» Task statement
What lines in the data hold the string "Adhes"? Show them.

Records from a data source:
"""

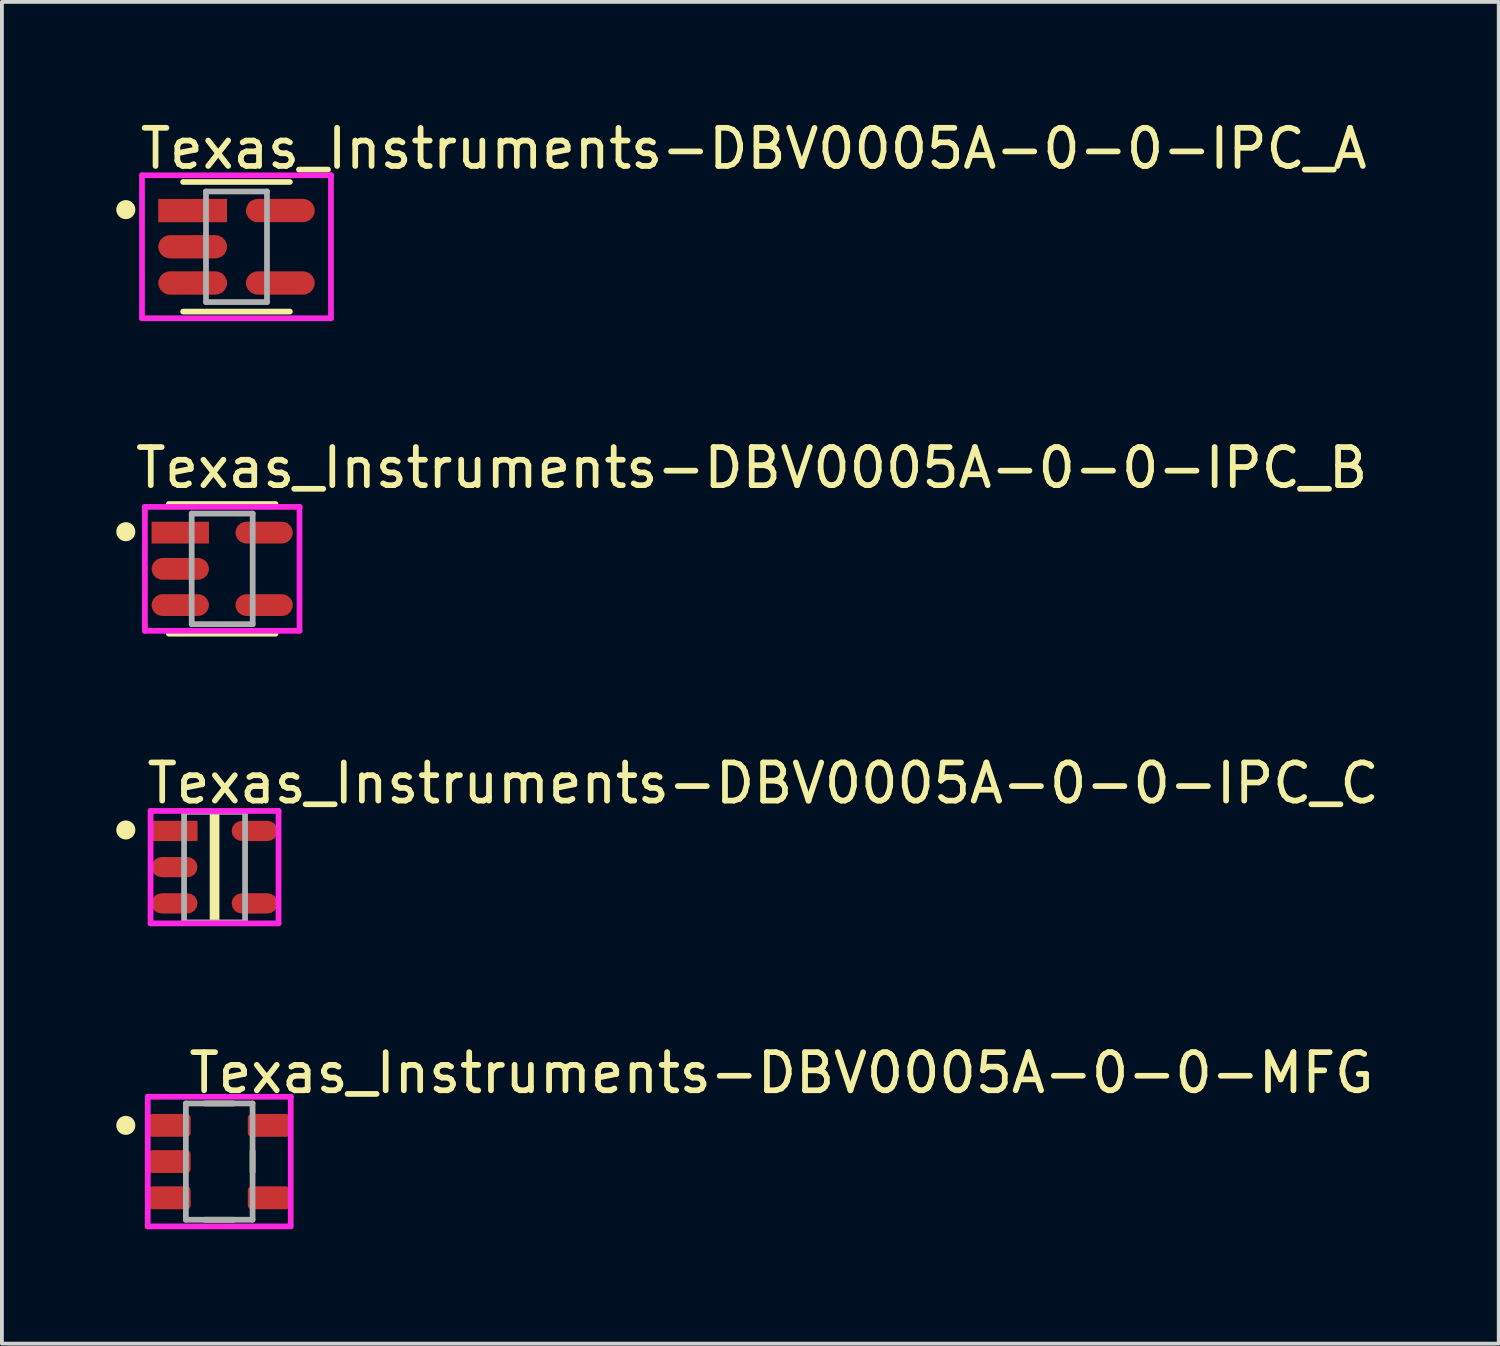
<source format=kicad_pcb>
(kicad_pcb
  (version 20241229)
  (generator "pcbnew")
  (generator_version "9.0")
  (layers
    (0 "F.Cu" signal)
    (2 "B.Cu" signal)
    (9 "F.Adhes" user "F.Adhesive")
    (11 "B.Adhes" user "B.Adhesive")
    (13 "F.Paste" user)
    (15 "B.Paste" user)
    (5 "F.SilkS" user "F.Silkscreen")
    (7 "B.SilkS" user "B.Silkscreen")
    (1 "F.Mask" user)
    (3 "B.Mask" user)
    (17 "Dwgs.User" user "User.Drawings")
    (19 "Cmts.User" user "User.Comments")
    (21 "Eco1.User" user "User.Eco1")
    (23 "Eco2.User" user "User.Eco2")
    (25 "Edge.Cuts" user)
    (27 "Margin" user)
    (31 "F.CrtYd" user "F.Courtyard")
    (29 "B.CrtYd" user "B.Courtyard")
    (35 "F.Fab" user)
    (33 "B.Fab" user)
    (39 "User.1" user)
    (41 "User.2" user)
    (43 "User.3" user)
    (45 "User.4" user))
  (footprint "Texas_Instruments-DBV0005A-0-0-IPC_A"
    (layer "F.Cu")
    (at 3.153 3.423)
    (property "Reference" "Texas_Instruments-DBV0005A-0-0-IPC_A" (at -2.603 -2.575 0) (layer "F.SilkS") (effects (font (size 1 1) (thickness 0.15)) (justify left)))
    (attr through_hole)
    (fp_line (start -1.4 -1.7) (end 1.4 -1.7) (stroke (width 0.15) (type solid)) (layer "F.SilkS"))
    (fp_line (start -1.4 1.7) (end 1.4 1.7) (stroke (width 0.15) (type solid)) (layer "F.SilkS"))
    (fp_circle (center -2.903 -0.975) (end -2.778 -0.975) (stroke (width 0.25) (type solid)) (fill no) (layer "F.SilkS"))
    (fp_line (start -2.478 -1.875) (end -2.478 1.875) (stroke (width 0.15) (type solid)) (layer "F.CrtYd"))
    (fp_line (start -2.478 1.875) (end 2.478 1.875) (stroke (width 0.15) (type solid)) (layer "F.CrtYd"))
    (fp_line (start 2.478 -1.875) (end -2.478 -1.875) (stroke (width 0.15) (type solid)) (layer "F.CrtYd"))
    (fp_line (start 2.478 -1.875) (end 2.478 -1.875) (stroke (width 0.15) (type solid)) (layer "F.CrtYd"))
    (fp_line (start 2.478 1.875) (end 2.478 -1.875) (stroke (width 0.15) (type solid)) (layer "F.CrtYd"))
    (fp_line (start -0.8 -1.45) (end 0.8 -1.45) (stroke (width 0.15) (type solid)) (layer "F.Fab"))
    (fp_line (start -0.8 1.45) (end -0.8 -1.45) (stroke (width 0.15) (type solid)) (layer "F.Fab"))
    (fp_line (start 0.8 -1.45) (end 0.8 1.45) (stroke (width 0.15) (type solid)) (layer "F.Fab"))
    (fp_line (start 0.8 1.45) (end -0.8 1.45) (stroke (width 0.15) (type solid)) (layer "F.Fab"))
    (pad "1" smd rect (at -1.15 -0.95) (size 1.805 0.612) (layers "F.Cu" "F.Mask" "F.Paste"))
    (pad "2" smd roundrect (at -1.15 0) (size 1.805 0.612) (layers "F.Cu" "F.Mask" "F.Paste") (roundrect_rratio 0.5))
    (pad "3" smd roundrect (at -1.15 0.95) (size 1.805 0.612) (layers "F.Cu" "F.Mask" "F.Paste") (roundrect_rratio 0.5))
    (pad "4" smd roundrect (at 1.15 0.95) (size 1.805 0.612) (layers "F.Cu" "F.Mask" "F.Paste") (roundrect_rratio 0.5))
    (pad "5" smd roundrect (at 1.15 -0.95) (size 1.805 0.612) (layers "F.Cu" "F.Mask" "F.Paste") (roundrect_rratio 0.5)))
  (footprint "Texas_Instruments-DBV0005A-0-0-IPC_C"
    (layer "F.Cu")
    (at 2.578 19.695)
    (property "Reference" "Texas_Instruments-DBV0005A-0-0-IPC_C" (at -1.853 -2.2 0) (layer "F.SilkS") (effects (font (size 1 1) (thickness 0.15)) (justify left)))
    (attr through_hole)
    (fp_line (start -0.052 -1.45) (end -0.052 1.45) (stroke (width 0.15) (type solid)) (layer "F.SilkS"))
    (fp_line (start -0.052 1.45) (end 0.052 1.45) (stroke (width 0.15) (type solid)) (layer "F.SilkS"))
    (fp_line (start 0.052 -1.45) (end -0.052 -1.45) (stroke (width 0.15) (type solid)) (layer "F.SilkS"))
    (fp_line (start 0.052 1.45) (end 0.052 -1.45) (stroke (width 0.15) (type solid)) (layer "F.SilkS"))
    (fp_circle (center -2.328 -0.975) (end -2.203 -0.975) (stroke (width 0.25) (type solid)) (fill no) (layer "F.SilkS"))
    (fp_line (start -1.678 -1.475) (end -1.678 1.475) (stroke (width 0.15) (type solid)) (layer "F.CrtYd"))
    (fp_line (start -1.678 1.475) (end 1.678 1.475) (stroke (width 0.15) (type solid)) (layer "F.CrtYd"))
    (fp_line (start 1.678 -1.475) (end -1.678 -1.475) (stroke (width 0.15) (type solid)) (layer "F.CrtYd"))
    (fp_line (start 1.678 -1.475) (end 1.678 -1.475) (stroke (width 0.15) (type solid)) (layer "F.CrtYd"))
    (fp_line (start 1.678 1.475) (end 1.678 -1.475) (stroke (width 0.15) (type solid)) (layer "F.CrtYd"))
    (fp_line (start -0.8 -1.45) (end 0.8 -1.45) (stroke (width 0.15) (type solid)) (layer "F.Fab"))
    (fp_line (start -0.8 1.45) (end -0.8 -1.45) (stroke (width 0.15) (type solid)) (layer "F.Fab"))
    (fp_line (start 0.8 -1.45) (end 0.8 1.45) (stroke (width 0.15) (type solid)) (layer "F.Fab"))
    (fp_line (start 0.8 1.45) (end -0.8 1.45) (stroke (width 0.15) (type solid)) (layer "F.Fab"))
    (pad "1" smd rect (at -1.05 -0.95) (size 1.205 0.532) (layers "F.Cu" "F.Mask" "F.Paste"))
    (pad "2" smd roundrect (at -1.05 0) (size 1.205 0.532) (layers "F.Cu" "F.Mask" "F.Paste") (roundrect_rratio 0.5))
    (pad "3" smd roundrect (at -1.05 0.95) (size 1.205 0.532) (layers "F.Cu" "F.Mask" "F.Paste") (roundrect_rratio 0.5))
    (pad "4" smd roundrect (at 1.05 0.95) (size 1.205 0.532) (layers "F.Cu" "F.Mask" "F.Paste") (roundrect_rratio 0.5))
    (pad "5" smd roundrect (at 1.05 -0.95) (size 1.205 0.532) (layers "F.Cu" "F.Mask" "F.Paste") (roundrect_rratio 0.5)))
  (footprint "Texas_Instruments-DBV0005A-0-0-IPC_B"
    (layer "F.Cu")
    (at 2.778 11.871)
    (property "Reference" "Texas_Instruments-DBV0005A-0-0-IPC_B" (at -2.353 -2.65 0) (layer "F.SilkS") (effects (font (size 1 1) (thickness 0.15)) (justify left)))
    (attr through_hole)
    (fp_line (start -1.4 -1.7) (end 1.4 -1.7) (stroke (width 0.15) (type solid)) (layer "F.SilkS"))
    (fp_line (start -1.4 1.7) (end 1.4 1.7) (stroke (width 0.15) (type solid)) (layer "F.SilkS"))
    (fp_circle (center -2.528 -0.975) (end -2.403 -0.975) (stroke (width 0.25) (type solid)) (fill no) (layer "F.SilkS"))
    (fp_line (start -2.028 -1.625) (end -2.028 1.625) (stroke (width 0.15) (type solid)) (layer "F.CrtYd"))
    (fp_line (start -2.028 1.625) (end 2.028 1.625) (stroke (width 0.15) (type solid)) (layer "F.CrtYd"))
    (fp_line (start 2.028 -1.625) (end -2.028 -1.625) (stroke (width 0.15) (type solid)) (layer "F.CrtYd"))
    (fp_line (start 2.028 -1.625) (end 2.028 -1.625) (stroke (width 0.15) (type solid)) (layer "F.CrtYd"))
    (fp_line (start 2.028 1.625) (end 2.028 -1.625) (stroke (width 0.15) (type solid)) (layer "F.CrtYd"))
    (fp_line (start -0.8 -1.45) (end 0.8 -1.45) (stroke (width 0.15) (type solid)) (layer "F.Fab"))
    (fp_line (start -0.8 1.45) (end -0.8 -1.45) (stroke (width 0.15) (type solid)) (layer "F.Fab"))
    (fp_line (start 0.8 -1.45) (end 0.8 1.45) (stroke (width 0.15) (type solid)) (layer "F.Fab"))
    (fp_line (start 0.8 1.45) (end -0.8 1.45) (stroke (width 0.15) (type solid)) (layer "F.Fab"))
    (pad "1" smd rect (at -1.1 -0.95) (size 1.505 0.572) (layers "F.Cu" "F.Mask" "F.Paste"))
    (pad "2" smd roundrect (at -1.1 0) (size 1.505 0.572) (layers "F.Cu" "F.Mask" "F.Paste") (roundrect_rratio 0.5))
    (pad "3" smd roundrect (at -1.1 0.95) (size 1.505 0.572) (layers "F.Cu" "F.Mask" "F.Paste") (roundrect_rratio 0.5))
    (pad "4" smd roundrect (at 1.1 0.95) (size 1.505 0.572) (layers "F.Cu" "F.Mask" "F.Paste") (roundrect_rratio 0.5))
    (pad "5" smd roundrect (at 1.1 -0.95) (size 1.505 0.572) (layers "F.Cu" "F.Mask" "F.Paste") (roundrect_rratio 0.5)))
  (footprint "Texas_Instruments-DBV0005A-0-0-MFG"
    (layer "F.Cu")
    (at 2.7 27.418)
    (property "Reference" "Texas_Instruments-DBV0005A-0-0-MFG" (at -0.875 -2.325 0) (layer "F.SilkS") (effects (font (size 1 1) (thickness 0.15)) (justify left)))
    (attr through_hole)
    (fp_line (start -0.375 -1.525) (end 0.375 -1.525) (stroke (width 0.15) (type solid)) (layer "F.SilkS"))
    (fp_line (start -0.375 1.525) (end 0.375 1.525) (stroke (width 0.15) (type solid)) (layer "F.SilkS"))
    (fp_line (start 0.875 0.275) (end 0.875 -0.275) (stroke (width 0.15) (type solid)) (layer "F.SilkS"))
    (fp_circle (center -2.45 -0.95) (end -2.325 -0.95) (stroke (width 0.25) (type solid)) (fill no) (layer "F.SilkS"))
    (fp_line (start -1.875 -1.7) (end -1.875 1.7) (stroke (width 0.15) (type solid)) (layer "F.CrtYd"))
    (fp_line (start -1.875 1.7) (end 1.875 1.7) (stroke (width 0.15) (type solid)) (layer "F.CrtYd"))
    (fp_line (start 1.875 -1.7) (end -1.875 -1.7) (stroke (width 0.15) (type solid)) (layer "F.CrtYd"))
    (fp_line (start 1.875 -1.7) (end 1.875 -1.7) (stroke (width 0.15) (type solid)) (layer "F.CrtYd"))
    (fp_line (start 1.875 1.7) (end 1.875 -1.7) (stroke (width 0.15) (type solid)) (layer "F.CrtYd"))
    (fp_line (start -0.875 -1.525) (end 0.875 -1.525) (stroke (width 0.15) (type solid)) (layer "F.Fab"))
    (fp_line (start -0.875 1.525) (end -0.875 -1.525) (stroke (width 0.15) (type solid)) (layer "F.Fab"))
    (fp_line (start 0.875 -1.525) (end 0.875 1.525) (stroke (width 0.15) (type solid)) (layer "F.Fab"))
    (fp_line (start 0.875 1.525) (end -0.875 1.525) (stroke (width 0.15) (type solid)) (layer "F.Fab"))
    (pad "1" smd roundrect (at -1.3 -0.95) (size 1.1 0.6) (layers "F.Cu" "F.Mask" "F.Paste") (roundrect_rratio 0.167))
    (pad "2" smd roundrect (at -1.3 0) (size 1.1 0.6) (layers "F.Cu" "F.Mask" "F.Paste") (roundrect_rratio 0.167))
    (pad "3" smd roundrect (at -1.3 0.95) (size 1.1 0.6) (layers "F.Cu" "F.Mask" "F.Paste") (roundrect_rratio 0.167))
    (pad "4" smd roundrect (at 1.3 0.95) (size 1.1 0.6) (layers "F.Cu" "F.Mask" "F.Paste") (roundrect_rratio 0.167))
    (pad "5" smd roundrect (at 1.3 -0.95) (size 1.1 0.6) (layers "F.Cu" "F.Mask" "F.Paste") (roundrect_rratio 0.167)))
  (gr_rect
    (start -3 -3)
    (end 36.261 32.193)
    (stroke (width 0.1) (type default))
    (fill no)
    (layer "Edge.Cuts")))
</source>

"""

» Your response
    (9 "F.Adhes" user "F.Adhesive")
    (11 "B.Adhes" user "B.Adhesive")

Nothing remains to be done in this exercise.